A indústria dos telemóveis enfrenta uma crise na cadeia de abastecimento, marcada por um aumento substancial nos custos de memória e armazenamento. Para proteger os consumidores desta subida abrupta nos preços do hardware, a fabricante chinesa prepara-se para utilizar soluções de software avançadas nos seus futuros topos de gama e modelos de gama média.
De acordo com as informações reveladas pelo conhecido leaker Digital Chat Station na rede social Weibo, os preços dos componentes estão a subir a um ritmo sem precedentes, afetando diretamente o planeamento dos próximos equipamentos da marca.
O aumento de custos dos componentes
Os dados da indústria mostram que o custo de fabrico para a combinação de 16 GB de RAM LPDDR5X com 1 TB de armazenamento ultrarrápido UFS 4.1 atingiu os 318 dólares (cerca de 295 euros) no segundo trimestre deste ano.

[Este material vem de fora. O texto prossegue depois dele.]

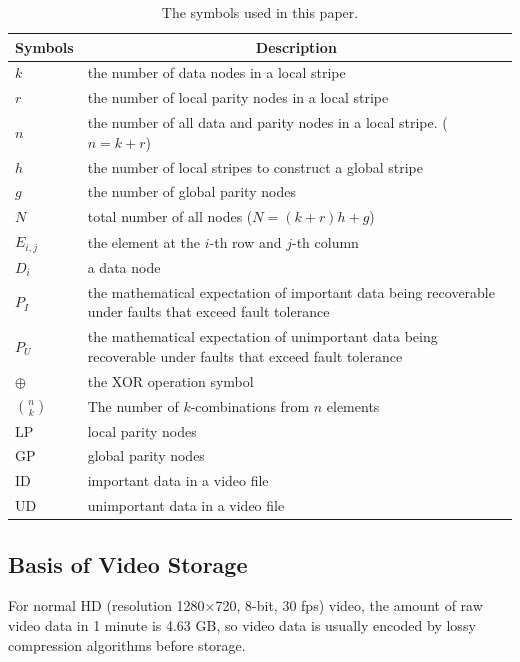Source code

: \documentclass[sigconf]{acmart}
\begin{document}
\begin{table}[]\footnotesize
\caption{The symbols used in this paper.}\label{parameter}
\centering
\begin{tabular}{|p{0.7cm}<{\centering}|p{6.5cm}|}
\hline
Symbols & \multicolumn{1}{c|}{Description} \\ \hline \hline
$k$ & the number of data nodes in a local stripe \\ \hline
$r$ & the number of local parity nodes in a local stripe \\ \hline
$n$ & the number of all data and parity nodes in a local stripe. ($n=k+r$) \\ \hline
$h$ & the number of local stripes to construct a global stripe \\ \hline
$g$ & the number of global parity nodes \\ \hline
$N$ & total number of all nodes ($N=(k+r)h+g$) \\ \hline
$E_{i,j}$ & the element at the $i$-th row and $j$-th column \\ \hline
$D_i$ & a data node \\ \hline
$P_{I}$ & the mathematical expectation of important data being recoverable under faults that exceed fault tolerance \\ \hline
$P_{U}$ & the mathematical expectation of unimportant data being recoverable under faults that exceed fault tolerance \\ \hline
$\oplus$ & the XOR operation symbol \\ \hline
$\binom{n}{k}$ & The number of $k$-combinations from $n$ elements\\ \hline
LP & local parity nodes \\ \hline
GP & global parity nodes \\ \hline
ID & important data in a video file \\ \hline
UD & unimportant data in a video file \\ \hline
\end{tabular}
\end{table}


\subsection{Basis of Video Storage}\label{video storage}
For normal HD (resolution 1280$\times$720, 8-bit, 30 fps) video, the amount of raw video data in 1 minute is 4.63 GB, so video data is usually encoded by lossy compression algorithms before storage.
\end{document}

As projeções indicam que a situação será ainda mais extrema no terceiro trimestre.
Espera-se que o custo desta configuração de memória venha a ultrapassar o preço do aguardado processador Snapdragon 8 Elite Gen 6 de 2nm da Qualcomm. Como as várias marcas partilham os mesmos fornecedores de memória, a produção de modelos focados no custo-benefício está a ser suspensa por algumas empresas para evitar prejuízos. No mercado, isto poderá resultar num aumento de cerca de 140 dólares (aproximadamente 130 euros) no preço final para o consumidor em várias gamas de telemóveis.

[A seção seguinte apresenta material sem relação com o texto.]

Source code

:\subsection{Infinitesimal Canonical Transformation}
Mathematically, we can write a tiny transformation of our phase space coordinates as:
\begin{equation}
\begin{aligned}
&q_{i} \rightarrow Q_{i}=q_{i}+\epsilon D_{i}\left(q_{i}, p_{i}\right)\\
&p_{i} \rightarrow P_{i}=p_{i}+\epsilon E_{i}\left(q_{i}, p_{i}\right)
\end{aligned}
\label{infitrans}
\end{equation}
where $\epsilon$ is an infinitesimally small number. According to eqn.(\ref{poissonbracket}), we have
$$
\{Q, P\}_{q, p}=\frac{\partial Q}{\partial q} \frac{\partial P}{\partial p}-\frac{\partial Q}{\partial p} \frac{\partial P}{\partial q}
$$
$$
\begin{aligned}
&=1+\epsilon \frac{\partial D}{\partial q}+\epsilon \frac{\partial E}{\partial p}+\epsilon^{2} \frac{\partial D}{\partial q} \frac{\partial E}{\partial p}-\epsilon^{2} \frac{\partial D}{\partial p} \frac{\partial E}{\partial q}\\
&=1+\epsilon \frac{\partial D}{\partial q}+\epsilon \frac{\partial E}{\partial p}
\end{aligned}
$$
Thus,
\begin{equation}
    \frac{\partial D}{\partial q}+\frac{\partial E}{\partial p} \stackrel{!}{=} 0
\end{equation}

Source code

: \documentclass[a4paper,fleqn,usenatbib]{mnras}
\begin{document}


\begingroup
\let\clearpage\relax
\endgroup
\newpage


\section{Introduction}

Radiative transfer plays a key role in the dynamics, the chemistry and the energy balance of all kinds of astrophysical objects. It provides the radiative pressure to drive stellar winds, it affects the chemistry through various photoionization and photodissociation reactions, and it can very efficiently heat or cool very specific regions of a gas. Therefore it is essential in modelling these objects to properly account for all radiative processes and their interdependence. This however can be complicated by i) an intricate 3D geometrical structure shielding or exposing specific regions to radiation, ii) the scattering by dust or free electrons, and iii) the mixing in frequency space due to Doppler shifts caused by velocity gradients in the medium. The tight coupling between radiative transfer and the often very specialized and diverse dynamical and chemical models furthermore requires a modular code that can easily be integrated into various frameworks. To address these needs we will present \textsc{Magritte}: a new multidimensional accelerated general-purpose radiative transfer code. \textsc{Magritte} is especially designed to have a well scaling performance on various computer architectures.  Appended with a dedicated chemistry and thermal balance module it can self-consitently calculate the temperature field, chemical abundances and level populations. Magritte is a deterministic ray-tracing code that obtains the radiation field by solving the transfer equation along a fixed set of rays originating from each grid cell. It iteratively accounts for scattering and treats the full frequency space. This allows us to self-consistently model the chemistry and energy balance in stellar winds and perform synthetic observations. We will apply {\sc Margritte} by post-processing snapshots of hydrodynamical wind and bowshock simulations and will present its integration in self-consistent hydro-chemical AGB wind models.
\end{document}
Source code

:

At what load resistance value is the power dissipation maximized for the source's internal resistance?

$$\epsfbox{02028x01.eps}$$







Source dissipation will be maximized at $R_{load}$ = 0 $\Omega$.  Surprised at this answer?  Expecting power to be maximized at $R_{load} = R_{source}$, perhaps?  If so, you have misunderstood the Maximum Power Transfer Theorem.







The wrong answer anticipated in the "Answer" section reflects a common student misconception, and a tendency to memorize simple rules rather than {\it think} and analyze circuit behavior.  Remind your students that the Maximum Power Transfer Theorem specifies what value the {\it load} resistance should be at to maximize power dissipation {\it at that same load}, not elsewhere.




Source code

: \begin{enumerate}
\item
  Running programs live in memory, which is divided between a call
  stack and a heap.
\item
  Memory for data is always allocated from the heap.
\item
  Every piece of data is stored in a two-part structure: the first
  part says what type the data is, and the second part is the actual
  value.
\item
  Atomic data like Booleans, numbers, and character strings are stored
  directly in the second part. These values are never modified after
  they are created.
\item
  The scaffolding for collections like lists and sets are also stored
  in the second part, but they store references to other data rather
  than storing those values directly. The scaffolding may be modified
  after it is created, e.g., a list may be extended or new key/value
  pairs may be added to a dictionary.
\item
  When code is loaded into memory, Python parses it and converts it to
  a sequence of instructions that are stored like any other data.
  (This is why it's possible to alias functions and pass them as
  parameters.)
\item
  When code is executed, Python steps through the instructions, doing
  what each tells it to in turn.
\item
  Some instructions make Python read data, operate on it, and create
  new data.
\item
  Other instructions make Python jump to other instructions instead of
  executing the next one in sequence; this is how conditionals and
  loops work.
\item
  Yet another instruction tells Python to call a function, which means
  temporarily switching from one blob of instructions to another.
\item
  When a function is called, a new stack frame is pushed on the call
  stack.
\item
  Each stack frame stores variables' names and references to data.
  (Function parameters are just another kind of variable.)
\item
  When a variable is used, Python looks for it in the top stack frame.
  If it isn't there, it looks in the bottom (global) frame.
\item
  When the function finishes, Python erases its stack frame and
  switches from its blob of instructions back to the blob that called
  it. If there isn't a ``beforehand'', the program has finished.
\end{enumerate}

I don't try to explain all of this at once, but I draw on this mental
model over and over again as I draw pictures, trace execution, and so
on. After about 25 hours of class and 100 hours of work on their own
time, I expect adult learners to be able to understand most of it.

A solução virtual da fabricante
Para contornar esta subida acentuada nos componentes físicos, a marca vai apoiar-se nas capacidades do seu sistema operativo. Em vez de obrigar os utilizadores a adquirir variantes muito dispendiosas com 16 GB ou 24 GB de memória física, a empresa vai focar-se na funcionalidade de extensão de memória integrada nativamente no HyperOS.

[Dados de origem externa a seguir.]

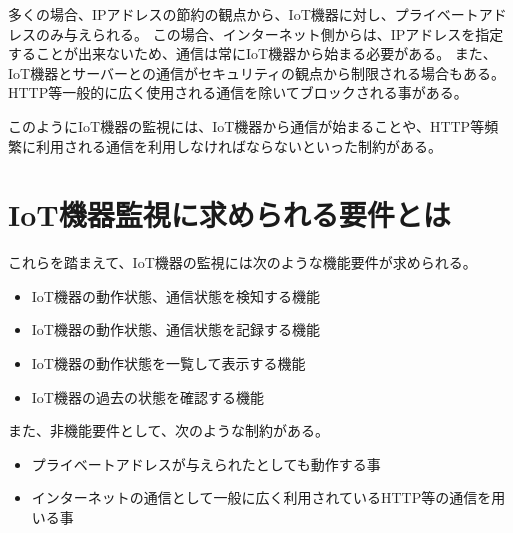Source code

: 多くの場合、IPアドレスの節約の観点から、IoT機器に対し、プライベートアドレスのみ与えられる。
この場合、インターネット側からは、IPアドレスを指定することが出来ないため、通信は常にIoT機器から始まる必要がある。
また、IoT機器とサーバーとの通信がセキュリティの観点から制限される場合もある。
HTTP等一般的に広く使用される通信を除いてブロックされる事がある。
\medskip

このようにIoT機器の監視には、IoT機器から通信が始まることや、HTTP等頻繁に利用される通信を利用しなければならないといった制約がある。


\section{IoT機器監視に求められる要件とは}%
これらを踏まえて、IoT機器の監視には次のような機能要件が求められる。
\begin{itemize}
	\item IoT機器の動作状態、通信状態を検知する機能
	\item IoT機器の動作状態、通信状態を記録する機能
	\item IoT機器の動作状態を一覧して表示する機能
	\item IoT機器の過去の状態を確認する機能
\end{itemize}
また、非機能要件として、次のような制約がある。
\begin{itemize}
	\item プライベートアドレスが与えられたとしても動作する事
	\item インターネットの通信として一般に広く利用されているHTTP等の通信を用いる事
\end{itemize}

Esta tecnologia permite alocar uma parte do armazenamento UFS 4.1 para atuar como memória RAM virtual. Graças às elevadas velocidades de leitura e escrita deste tipo de armazenamento, o sistema consegue gerir os processos em segundo plano sem causar bloqueios ou lentidão.
Desta forma, um equipamento com 8 GB ou 12 GB de RAM física consegue oferecer um desempenho multitarefa equivalente a um modelo de 16 GB, blindando o consumidor face à escalada de preços do hardware. Esta estratégia será fundamental para os próximos lançamentos de topo da marca, que incluem a futura série Xiaomi 18 (que poderá adotar a nomenclatura Xiaomi 26), o Redmi K100 Pro Max no mercado chinês, e o futuro modelo global POCO F9 Ultra.